§ 元文書
■ ■ ■ ■ ■ ■ ■

Grafanaアラート設定¶

概要

サーバー異常状態発生時に任意のアプリへ通知を送信する設定です。
サーバー監視には必須設定となります。

1. 事前確認¶

grafana version 12.4.1以上
Grafana SJG最新ダッシュボード適用済み

1-1. Grafanaバージョン確認¶

grafana-cli --version

1-2. システムパッケージの更新¶

sudo apt update && sudo apt upgrade -y

2. 通知先アプリの設定¶

通知先アプリの設定

アラートの通知先はLINE/Discord/Telegram/Slackを複数指定することが可能です。
ブロック生成ステータス通知の2. 通知アプリの設定で設定した手順と同様に、通知先名などを変えてトークンを発行してください。

■ ■ ■ ■ ■ ■ ■

§ 抽出情報
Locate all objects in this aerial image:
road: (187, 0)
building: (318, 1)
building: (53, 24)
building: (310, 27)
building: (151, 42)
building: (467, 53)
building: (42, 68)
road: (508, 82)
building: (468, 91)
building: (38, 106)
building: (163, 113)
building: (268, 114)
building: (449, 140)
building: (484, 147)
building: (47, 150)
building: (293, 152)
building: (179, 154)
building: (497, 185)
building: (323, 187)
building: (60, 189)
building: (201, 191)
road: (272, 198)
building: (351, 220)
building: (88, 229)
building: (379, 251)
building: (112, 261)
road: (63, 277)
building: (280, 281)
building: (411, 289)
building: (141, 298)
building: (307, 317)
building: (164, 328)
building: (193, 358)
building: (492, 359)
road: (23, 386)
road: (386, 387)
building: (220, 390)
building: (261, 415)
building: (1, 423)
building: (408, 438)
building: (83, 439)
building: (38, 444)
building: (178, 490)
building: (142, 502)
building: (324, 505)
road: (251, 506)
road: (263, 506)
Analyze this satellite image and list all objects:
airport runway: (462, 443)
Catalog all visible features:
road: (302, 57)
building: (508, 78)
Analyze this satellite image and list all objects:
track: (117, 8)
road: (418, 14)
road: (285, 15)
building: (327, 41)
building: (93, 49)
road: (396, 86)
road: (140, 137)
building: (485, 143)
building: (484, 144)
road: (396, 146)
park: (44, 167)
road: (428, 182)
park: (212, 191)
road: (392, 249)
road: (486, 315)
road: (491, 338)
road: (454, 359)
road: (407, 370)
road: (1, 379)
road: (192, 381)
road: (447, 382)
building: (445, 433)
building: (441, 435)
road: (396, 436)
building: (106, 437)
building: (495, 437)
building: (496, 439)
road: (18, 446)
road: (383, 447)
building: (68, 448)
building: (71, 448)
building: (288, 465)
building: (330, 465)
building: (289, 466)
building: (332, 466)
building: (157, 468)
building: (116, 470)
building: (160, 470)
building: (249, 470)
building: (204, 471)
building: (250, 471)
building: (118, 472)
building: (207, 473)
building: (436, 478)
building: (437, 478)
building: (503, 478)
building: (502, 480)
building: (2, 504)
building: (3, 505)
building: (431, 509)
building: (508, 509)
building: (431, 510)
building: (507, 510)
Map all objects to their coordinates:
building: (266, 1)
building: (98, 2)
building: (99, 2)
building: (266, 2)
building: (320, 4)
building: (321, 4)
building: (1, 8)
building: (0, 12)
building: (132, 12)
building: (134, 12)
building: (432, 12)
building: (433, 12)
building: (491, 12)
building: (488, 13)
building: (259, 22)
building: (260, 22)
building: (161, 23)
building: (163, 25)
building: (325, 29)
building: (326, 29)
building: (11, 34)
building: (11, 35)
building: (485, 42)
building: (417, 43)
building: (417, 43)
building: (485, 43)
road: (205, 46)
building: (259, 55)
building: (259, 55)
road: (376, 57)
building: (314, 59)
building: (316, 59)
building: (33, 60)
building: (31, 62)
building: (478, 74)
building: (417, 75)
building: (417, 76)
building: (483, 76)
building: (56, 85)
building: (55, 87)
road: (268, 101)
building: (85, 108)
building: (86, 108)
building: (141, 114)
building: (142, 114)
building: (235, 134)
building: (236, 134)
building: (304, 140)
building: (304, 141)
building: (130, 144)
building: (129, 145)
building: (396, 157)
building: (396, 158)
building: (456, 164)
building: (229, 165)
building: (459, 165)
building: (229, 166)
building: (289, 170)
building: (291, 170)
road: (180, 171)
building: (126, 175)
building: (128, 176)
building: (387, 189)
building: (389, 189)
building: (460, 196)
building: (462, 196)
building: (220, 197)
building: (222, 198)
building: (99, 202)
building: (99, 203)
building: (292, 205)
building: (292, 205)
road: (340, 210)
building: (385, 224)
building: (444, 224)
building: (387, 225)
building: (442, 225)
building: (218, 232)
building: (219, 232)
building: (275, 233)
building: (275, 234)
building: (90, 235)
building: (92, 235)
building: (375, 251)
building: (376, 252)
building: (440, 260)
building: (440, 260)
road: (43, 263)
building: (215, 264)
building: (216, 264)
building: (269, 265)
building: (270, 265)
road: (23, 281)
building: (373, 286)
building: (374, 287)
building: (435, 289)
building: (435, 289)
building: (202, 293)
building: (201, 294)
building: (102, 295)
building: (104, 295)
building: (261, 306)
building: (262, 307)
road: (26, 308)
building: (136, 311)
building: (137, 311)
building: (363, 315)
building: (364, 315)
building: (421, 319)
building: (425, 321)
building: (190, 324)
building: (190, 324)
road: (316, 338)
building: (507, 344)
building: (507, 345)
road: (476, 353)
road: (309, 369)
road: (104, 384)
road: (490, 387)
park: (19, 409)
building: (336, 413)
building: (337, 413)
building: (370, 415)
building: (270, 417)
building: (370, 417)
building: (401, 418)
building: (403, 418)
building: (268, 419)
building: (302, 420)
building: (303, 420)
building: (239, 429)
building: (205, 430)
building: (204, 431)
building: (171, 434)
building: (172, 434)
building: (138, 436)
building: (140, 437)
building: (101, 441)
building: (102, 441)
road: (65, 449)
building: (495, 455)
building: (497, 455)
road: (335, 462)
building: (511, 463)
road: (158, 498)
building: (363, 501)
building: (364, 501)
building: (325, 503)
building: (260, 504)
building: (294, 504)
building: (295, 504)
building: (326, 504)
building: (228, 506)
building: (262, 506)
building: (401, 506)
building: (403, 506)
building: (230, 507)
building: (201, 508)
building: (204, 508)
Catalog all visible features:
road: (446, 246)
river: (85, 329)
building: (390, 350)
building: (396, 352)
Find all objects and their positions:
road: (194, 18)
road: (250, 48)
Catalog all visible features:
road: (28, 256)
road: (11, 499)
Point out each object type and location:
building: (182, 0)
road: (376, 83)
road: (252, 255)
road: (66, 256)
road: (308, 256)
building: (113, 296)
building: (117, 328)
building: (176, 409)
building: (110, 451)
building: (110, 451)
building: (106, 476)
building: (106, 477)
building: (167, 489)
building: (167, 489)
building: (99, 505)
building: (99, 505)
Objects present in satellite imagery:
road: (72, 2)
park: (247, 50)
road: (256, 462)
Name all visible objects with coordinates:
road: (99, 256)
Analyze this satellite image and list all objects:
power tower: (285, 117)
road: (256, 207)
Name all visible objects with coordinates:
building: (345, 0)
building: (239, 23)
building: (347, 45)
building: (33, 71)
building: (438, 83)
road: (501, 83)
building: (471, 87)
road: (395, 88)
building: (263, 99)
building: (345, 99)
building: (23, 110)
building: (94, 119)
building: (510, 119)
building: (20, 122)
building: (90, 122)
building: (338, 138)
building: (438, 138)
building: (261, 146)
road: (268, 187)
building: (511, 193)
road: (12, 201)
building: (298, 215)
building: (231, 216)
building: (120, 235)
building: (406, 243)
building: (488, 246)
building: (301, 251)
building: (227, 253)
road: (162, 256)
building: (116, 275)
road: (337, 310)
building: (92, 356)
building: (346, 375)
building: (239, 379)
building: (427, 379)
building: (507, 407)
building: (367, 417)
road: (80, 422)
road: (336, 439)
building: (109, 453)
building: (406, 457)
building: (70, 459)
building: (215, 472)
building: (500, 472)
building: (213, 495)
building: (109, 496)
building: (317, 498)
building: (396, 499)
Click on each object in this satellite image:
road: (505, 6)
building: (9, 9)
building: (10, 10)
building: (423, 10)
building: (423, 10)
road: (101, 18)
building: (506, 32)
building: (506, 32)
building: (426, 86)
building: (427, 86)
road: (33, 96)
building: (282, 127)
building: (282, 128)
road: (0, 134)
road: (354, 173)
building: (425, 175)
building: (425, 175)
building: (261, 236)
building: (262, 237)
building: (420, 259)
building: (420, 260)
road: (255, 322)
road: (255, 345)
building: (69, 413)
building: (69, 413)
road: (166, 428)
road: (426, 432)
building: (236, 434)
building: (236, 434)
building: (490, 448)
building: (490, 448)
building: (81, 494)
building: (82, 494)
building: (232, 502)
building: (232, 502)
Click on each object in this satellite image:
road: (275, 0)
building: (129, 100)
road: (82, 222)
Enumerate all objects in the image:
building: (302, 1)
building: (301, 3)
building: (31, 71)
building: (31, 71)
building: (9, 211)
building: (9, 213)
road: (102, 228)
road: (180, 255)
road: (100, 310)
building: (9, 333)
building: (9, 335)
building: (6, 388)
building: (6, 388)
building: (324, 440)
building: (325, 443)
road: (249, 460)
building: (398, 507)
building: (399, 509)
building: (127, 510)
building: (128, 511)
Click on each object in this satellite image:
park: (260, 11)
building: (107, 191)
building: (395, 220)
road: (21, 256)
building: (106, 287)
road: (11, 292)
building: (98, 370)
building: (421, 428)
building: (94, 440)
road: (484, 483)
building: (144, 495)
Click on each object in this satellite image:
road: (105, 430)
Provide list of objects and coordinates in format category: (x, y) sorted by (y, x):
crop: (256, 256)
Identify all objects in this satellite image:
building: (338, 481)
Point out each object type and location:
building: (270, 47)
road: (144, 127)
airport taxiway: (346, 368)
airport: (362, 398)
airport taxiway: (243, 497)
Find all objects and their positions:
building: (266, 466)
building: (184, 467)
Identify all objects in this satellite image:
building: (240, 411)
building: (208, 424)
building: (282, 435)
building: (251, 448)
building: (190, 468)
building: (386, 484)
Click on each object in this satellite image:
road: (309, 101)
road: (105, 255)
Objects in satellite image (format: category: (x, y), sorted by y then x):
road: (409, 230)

■ ■ ■ ■ ■ ■ ■

§ 次の課題
a: Grafanaアラート設定の文書から、「1-1. Grafanaバージョン確認¶」から「トークンを発行してください。」までを両端も含めて一字一句変えずに抜き出してください。
b: Grafanaアラート設定の文書で、アラートの通知先として指定できると書かれているアプリをすべて挙げてください。
c: Grafanaアラート設定の文書にある「アラートの通知先はLINE/Discord/Telegram/Slackを複数指定することが可能です。」という文を英語に訳してください。
抽出情報の行は、この作業では使いません。

§ 解答
a:
1-1. Grafanaバージョン確認¶

grafana-cli --version

1-2. システムパッケージの更新¶

sudo apt update && sudo apt upgrade -y

2. 通知先アプリの設定¶

通知先アプリの設定

アラートの通知先はLINE/Discord/Telegram/Slackを複数指定することが可能です。
ブロック生成ステータス通知の2. 通知アプリの設定で設定した手順と同様に、通知先名などを変えてトークンを発行してください。

b: LINE、Discord、Telegram、Slack

c: Multiple alert notification destinations can be specified from LINE, Discord, Telegram, and Slack.